Elon Musk announced the Tesla’s electric tractor-trailer undertaking last summer, and it turned out to be a subject of heated debates and anticipation ever since. Originally scheduled for October 26th, the big reveal got pushed back to November 16, 2017.
Finally ending the suspense, the Tesla CEO unveiled their electric semi-truck to the excited cheering crowd in Hawthorne, CA and to the rest of the world last Thursday. In case you missed the great unveil, it doesn’t exactly look like the typical truck we are all used to; it’s quite a bit futuristic – and we would expect nothing different from Tesla. Elon Musk’s presentation makes it sound like it is will quickly revolutionize and forever change the transportation industry.
So, what is Tesla offering?
It’s an-all electric tractor-trailer which will accelerate from 0 to 60 mph significantly faster than a regular truck (while fully loaded) and go at 65 mph. It will go 500 miles on one charge at the max speed and loaded up to the max GVW, which is more than initially anticipated. 30-minute charge should be enough for 400 miles.

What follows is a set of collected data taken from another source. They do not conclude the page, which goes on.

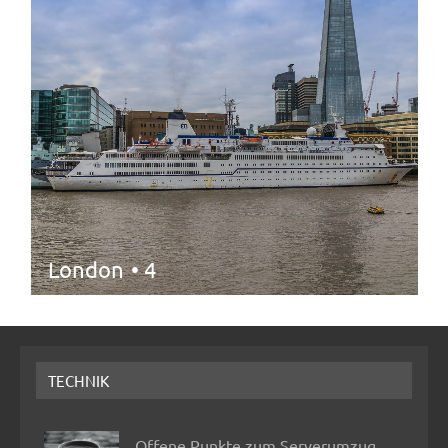
London
• 4
TECHNIK
Offene Punkte zum Serverumzug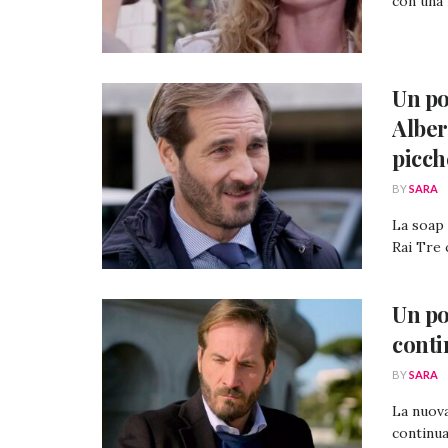
con una 
Un po
Alber
picch
BY
SARA
La soap 
Rai Tre 
Un po
conti
BY
SARA
La nuova
continua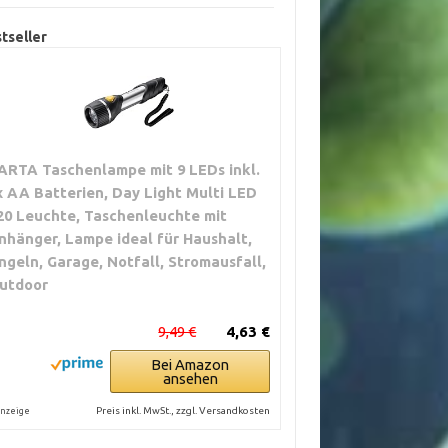
tseller
ARTA Taschenlampe mit 9 LEDs inkl.
x AA Batterien, Day Light Multi LED
20 Leuchte, Taschenleuchte mit
nhänger, Lampe ideal für Haushalt,
ngeln, Garage, Notfall, Stromausfall,
utdoor
9,49 €
4,63 €
Bei Amazon
ansehen
Preis inkl. MwSt., zzgl. Versandkosten
nzeige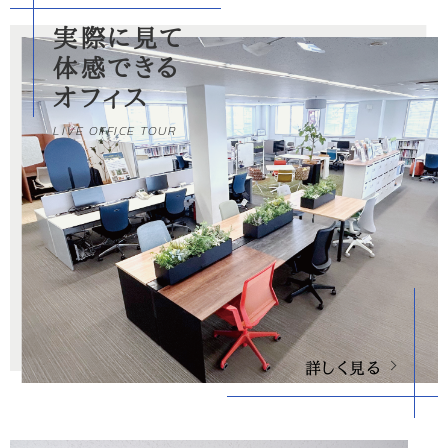
実際に見て
体感できる
オフィス
LIVE OFFICE TOUR
詳しく見る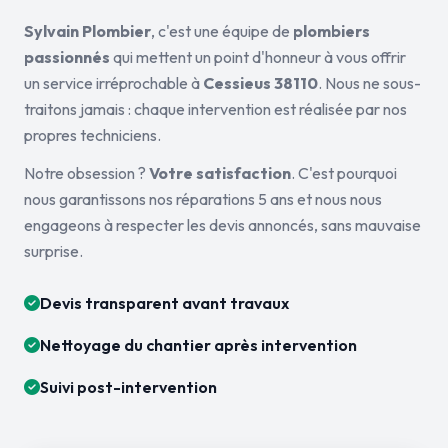
Sylvain Plombier
, c'est une équipe de
plombiers
passionnés
qui mettent un point d'honneur à vous offrir
un service irréprochable à
Cessieus 38110
. Nous ne sous-
traitons jamais : chaque intervention est réalisée par nos
propres techniciens.
Notre obsession ?
Votre satisfaction
. C'est pourquoi
nous garantissons nos réparations 5 ans et nous nous
engageons à respecter les devis annoncés, sans mauvaise
surprise.
Devis transparent avant travaux
Nettoyage du chantier après intervention
Suivi post-intervention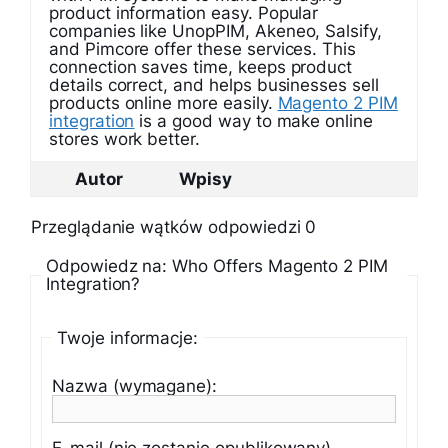
product information easy. Popular
companies like UnopPIM, Akeneo, Salsify,
and Pimcore offer these services. This
connection saves time, keeps product
details correct, and helps businesses sell
products online more easily.
Magento 2 PIM
integration
is a good way to make online
stores work better.
Autor
Wpisy
Przeglądanie wątków odpowiedzi 0
Odpowiedz na: Who Offers Magento 2 PIM
Integration?
Twoje informacje:
Nazwa (wymagane):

Tesla semi will not be self-driving, but it will offer advanced autopilot features including automatic emergency breaking and lane keeping, which will help increase the safety of the driver and those around. Additionally, the driver will be seated in the center position and the windshield will be practically unbreakable.
To top it off, Musk guarantees you a break-free million miles and chargers in vast abundance. All that comes in a shape of an eco-friendly electric truck which should only cost $1.26 per mile to run versus $1.51 for a diesel truck.
This definitely sounds like a revolution in a transportation industry! However, the heated debate is not over. While it does sounds extremely exciting, the question remains – how much will it cost to invest in one of these?
While an approximate price of $200,000 for a co-presented Roadster has been announced, it still remains unclear what we can expect when it comes to the semi. As Musk casually noted himself, “Tesla stuff is expensive”. Tesla’s current struggle with the production of Model 3 doesn’t help defeat the scepticism around the semi.
The production is scheduled for 2019, and despite the fact the price has not been announced yet, a number of companies, such as Walmart, J.B. Hunt and Loblaw have already pre-ordered a few of these trucks for their fleets.
The electric truck of the future sounds great “on paper”, raises logical concerns – we will wait and see! What do you think?